As pessoas aplaudiram na hora, mas depois mudaram de face e experimentaram o álcool para provarem se de facto é verdade conduzir com álcool no organismo. Houve resultados, claro, negativos.  

Roubo de viatura 

Já na noite do sábado, indivíduos desconhecidos, tentaram roubar uma viatura ligeira da marca Toyota Rava. Como a pressa era tanta, também a velocidade tinha que ser excessivo. Resultado. Ao chegarem na zona de Marrabo, mais ou menos 15km da cidade de Quelimane, não conseguiram dominar a curva e a viatura não fez mais nada se não ir ao coqueiro e dai embater-se.
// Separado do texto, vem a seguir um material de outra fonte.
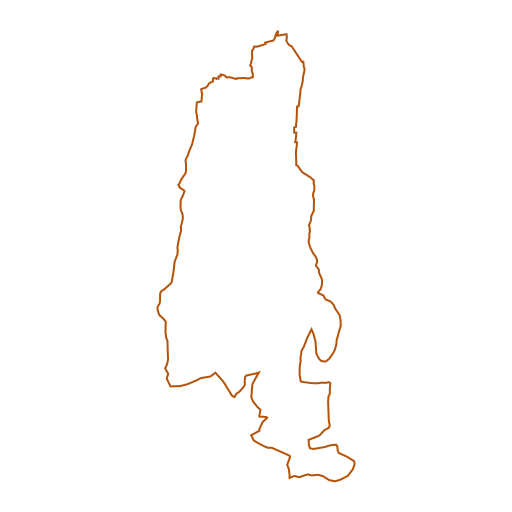 Lisa, Brasov, Romania
{"feature_id": "2599482B61913429007955", "entity_name": "Lisa", "entity_type": "district", "adm_level": 2, "iso_a3": "ROU", "parent_name": "Romania", "parent_adm1": "Brasov", "projection": "albers", "projection_center": [24.869, 45.68], "detail": "fine", "context": "isolated", "style": "outline", "palette": "amber", "viewbox_px": 512, "rotation_deg": 0, "n_neighbors": 0, "source": "geoboundaries", "source_scale": "gbopen_adm2", "svg_char_len": 5732}
<svg xmlns="http://www.w3.org/2000/svg" viewBox="0 0 512 512"><path d="M347.5,476.2L347.8,475.8L352.9,469.2L354.5,464.5L354.6,463.2L354.0,461.1L350.6,458.9L347.1,456.8L338.9,453.0L337.7,450.6L337.3,446.2L336.0,444.7L330.3,445.3L324.8,447.0L313.5,449.0L309.9,448.2L308.9,444.8L308.6,439.9L319.3,435.6L324.4,430.2L328.7,427.8L329.8,425.5L328.8,420.5L328.1,401.9L328.5,396.5L329.8,393.8L329.9,387.6L330.4,383.2L328.9,382.1L326.5,382.8L320.9,382.7L317.9,383.3L312.2,383.2L303.5,382.1L300.8,381.5L299.6,374.8L299.7,367.2L300.7,360.4L300.4,358.5L301.6,350.7L303.8,346.8L307.2,338.0L309.2,333.9L311.5,329.3L313.6,334.3L315.5,341.5L316.2,351.8L316.6,354.3L319.2,359.0L321.3,361.0L325.5,361.6L327.2,360.3L329.0,359.0L333.1,353.2L334.8,349.8L336.3,344.6L336.8,339.1L337.7,336.7L339.0,331.3L340.7,326.1L340.6,320.2L339.6,315.1L335.2,308.6L333.9,305.2L330.7,301.6L325.6,299.4L324.6,297.9L323.5,295.5L318.0,293.0L318.2,291.9L320.4,289.5L321.8,285.5L322.1,280.4L321.8,279.0L319.1,272.8L318.8,269.5L316.0,265.8L316.1,264.6L317.1,262.1L317.0,259.9L315.6,256.5L313.4,253.7L310.5,248.2L308.6,242.2L309.5,236.3L309.2,234.3L310.0,231.2L309.5,230.2L310.0,229.2L309.4,227.0L309.3,225.8L308.9,225.4L310.8,220.9L311.4,215.8L313.8,210.7L313.8,208.1L313.9,203.5L314.0,199.6L313.0,196.1L313.2,193.2L314.3,190.3L314.4,186.1L313.7,183.7L313.8,180.1L312.6,179.5L310.9,177.7L302.2,172.2L298.1,166.4L296.7,165.1L296.3,165.1L296.2,159.9L295.9,152.8L297.1,142.4L295.2,142.2L295.8,139.0L296.4,132.7L294.3,132.7L294.2,131.2L294.1,127.6L296.0,126.7L296.1,123.9L296.5,121.5L296.7,116.0L296.9,112.4L296.9,111.2L297.0,107.3L297.1,106.6L297.2,106.4L298.4,106.4L298.6,106.3L298.7,106.1L298.9,104.5L298.9,104.1L299.0,103.7L299.2,102.3L299.4,100.5L299.5,99.7L299.6,98.7L299.8,97.2L299.9,96.1L300.0,95.5L300.1,94.7L300.1,94.2L300.2,93.6L300.3,92.7L300.4,91.8L300.4,91.3L300.4,90.7L300.4,90.1L300.5,89.7L300.6,89.3L300.7,88.8L300.8,88.6L301.0,88.0L301.5,86.3L301.7,85.5L302.0,84.5L302.2,83.7L302.4,82.7L302.5,82.3L302.7,81.5L302.7,80.9L302.8,80.1L302.9,78.8L303.0,77.1L303.2,76.2L303.4,75.1L303.6,74.6L303.7,74.0L303.9,73.1L304.1,72.4L304.2,71.7L304.4,70.8L304.5,70.1L304.5,69.6L304.4,68.0L303.8,67.1L303.7,65.9L303.6,64.4L303.5,63.2L303.3,61.8L302.4,62.0L302.1,62.1L300.7,60.1L300.2,59.2L299.7,58.6L298.7,57.0L295.1,51.6L291.7,46.3L291.0,46.0L289.0,45.0L287.4,42.7L286.4,40.9L286.7,37.5L286.8,36.0L286.5,34.2L285.8,34.3L283.0,34.8L280.4,35.2L278.8,35.5L277.0,35.7L277.4,34.0L277.7,33.7L278.1,32.6L278.0,31.4L278.1,30.7L277.5,31.6L276.2,33.7L275.8,34.7L275.5,35.9L274.7,38.3L274.4,39.0L273.4,40.5L270.0,41.3L267.1,42.1L265.2,42.6L265.6,43.9L264.6,44.3L260.6,45.6L260.1,45.8L259.5,45.9L258.6,46.2L257.4,46.6L256.9,46.6L256.3,46.6L254.4,46.7L253.9,46.7L253.8,47.8L253.5,48.5L253.2,49.5L252.7,49.9L252.2,50.4L252.0,51.9L252.1,55.4L252.2,58.8L251.2,61.4L251.3,62.0L251.2,62.9L250.9,63.6L250.5,64.7L250.1,65.4L250.6,66.0L251.4,66.5L251.9,67.6L251.7,68.3L251.8,69.9L251.8,71.2L252.5,73.2L252.9,74.2L252.8,75.8L252.7,77.4L251.1,77.5L250.2,77.9L249.5,78.4L248.6,78.5L246.7,78.4L245.9,78.3L244.0,78.0L242.3,78.1L239.6,78.2L236.8,78.3L236.4,79.0L235.3,78.8L233.5,78.2L231.4,77.6L230.9,77.5L230.4,77.4L229.2,77.2L228.8,77.2L228.5,77.3L227.6,77.5L227.1,77.5L226.6,77.2L226.2,77.1L225.4,76.2L224.8,75.6L224.1,75.4L223.4,75.1L222.2,74.7L220.7,74.5L220.7,76.3L218.6,76.4L218.5,78.6L216.9,78.3L216.5,78.9L215.2,78.4L214.7,78.2L214.4,78.0L213.1,78.3L212.9,80.3L213.0,81.0L213.0,81.4L211.1,82.3L209.5,83.2L208.9,83.6L207.9,85.5L205.8,87.6L204.1,88.1L201.2,89.2L201.6,91.8L201.9,93.1L202.2,94.0L201.9,95.3L201.5,101.4L197.0,102.3L196.8,102.5L196.7,103.8L196.4,108.0L196.2,110.8L196.3,112.9L196.6,114.0L196.8,114.7L197.0,115.9L197.0,116.9L197.1,118.3L197.5,120.1L198.0,123.6L195.7,126.8L195.5,128.0L194.3,135.0L193.6,138.1L192.5,142.5L192.2,144.0L189.4,150.7L188.4,153.5L187.9,155.2L186.9,157.3L186.3,158.3L185.7,159.7L185.5,161.7L186.0,163.2L186.0,164.8L186.0,167.2L186.0,171.2L185.8,171.7L185.5,173.4L184.2,175.2L183.4,176.3L181.9,178.5L180.7,180.4L179.9,182.9L178.3,184.9L179.6,186.8L179.5,187.5L184.0,190.3L184.5,191.2L182.6,196.3L181.4,198.4L181.1,199.3L180.6,200.7L180.5,201.0L180.7,201.8L180.5,206.6L180.8,210.2L182.4,213.6L182.9,218.0L182.1,222.1L181.1,225.6L180.9,226.8L180.9,228.1L181.0,229.5L181.1,230.6L180.8,231.9L180.6,232.6L180.3,233.1L180.0,234.7L179.6,235.9L179.5,236.4L179.2,237.7L179.0,238.5L178.9,239.9L178.4,241.3L178.4,242.1L178.1,243.0L177.4,248.0L177.8,249.9L177.4,254.5L174.6,261.8L173.7,270.3L172.1,279.8L171.7,281.9L170.7,283.6L164.2,289.3L161.7,291.0L160.7,292.0L160.1,294.1L160.0,301.4L159.5,303.7L157.7,306.7L157.4,308.3L157.7,310.3L159.2,314.8L160.5,316.1L163.6,318.9L165.8,321.8L165.6,326.1L165.5,332.5L166.2,337.6L167.5,341.2L167.7,350.1L167.8,353.8L168.1,359.2L167.0,364.5L165.1,368.3L168.2,373.8L166.7,378.6L170.5,386.4L180.0,386.1L187.1,384.3L196.5,380.4L200.7,378.1L210.4,376.5L215.4,372.7L223.3,381.6L227.4,388.2L231.7,395.3L234.0,397.1L234.8,396.6L236.0,394.1L239.4,391.7L240.6,390.4L243.6,386.9L244.8,385.0L244.7,380.8L245.1,376.9L246.2,375.6L249.6,374.8L255.8,373.5L258.8,372.5L252.4,384.1L251.3,397.3L252.3,399.5L253.2,401.7L257.3,406.8L260.5,409.9L259.9,412.8L259.3,416.4L259.9,416.7L261.2,416.8L262.2,416.8L263.0,416.6L264.5,417.0L266.2,416.9L267.2,417.7L262.6,422.1L259.3,429.3L259.5,430.7L251.2,435.2L253.8,440.5L258.9,443.5L261.9,445.1L264.9,446.6L268.0,447.8L269.8,447.7L271.9,447.8L287.2,454.6L289.7,455.9L290.0,457.1L287.2,464.8L288.8,468.8L289.2,472.2L289.6,475.6L289.6,477.3L289.6,477.9L292.6,476.6L293.5,476.2L294.9,476.1L298.5,477.0L299.9,477.0L307.5,474.4L311.8,475.4L318.2,474.8L323.3,476.3L327.6,479.1L329.2,480.1L335.1,481.3L340.3,479.7L341.7,479.0L342.1,478.8L347.0,476.3L347.5,476.2Z" fill="none" stroke="#b45309" stroke-width="2"/></svg>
Fontes policiais disseram que os ocupantes, num número não revelado, estão sob cuidados intensivos no Hospital Provincial de Quelimane (HPQ), sendo um em estado que requer cuidados intensivos.

Assalto na zona de banho 

Se ao longo da estrada, houve pessoas que tentaram desafiar o álcool, já no local da realização do festival, concretamente na zona do banho, houve muita gente que foi agredida e arrancada seus telefones moves.

Uma enfermeira afecta no posto fixo da saúde montado na praia de Zalala, explicou que forram atendidos pacientes que sofreram agressões físicas com recurso a armas brancas, resultante da acção dos meliantes.

Recorde-se que a Polícia da República de Moçambique, havia dito que a tolerância era zero, mas ao que se viu ao longo do festival, parece que o zero foi a polícia.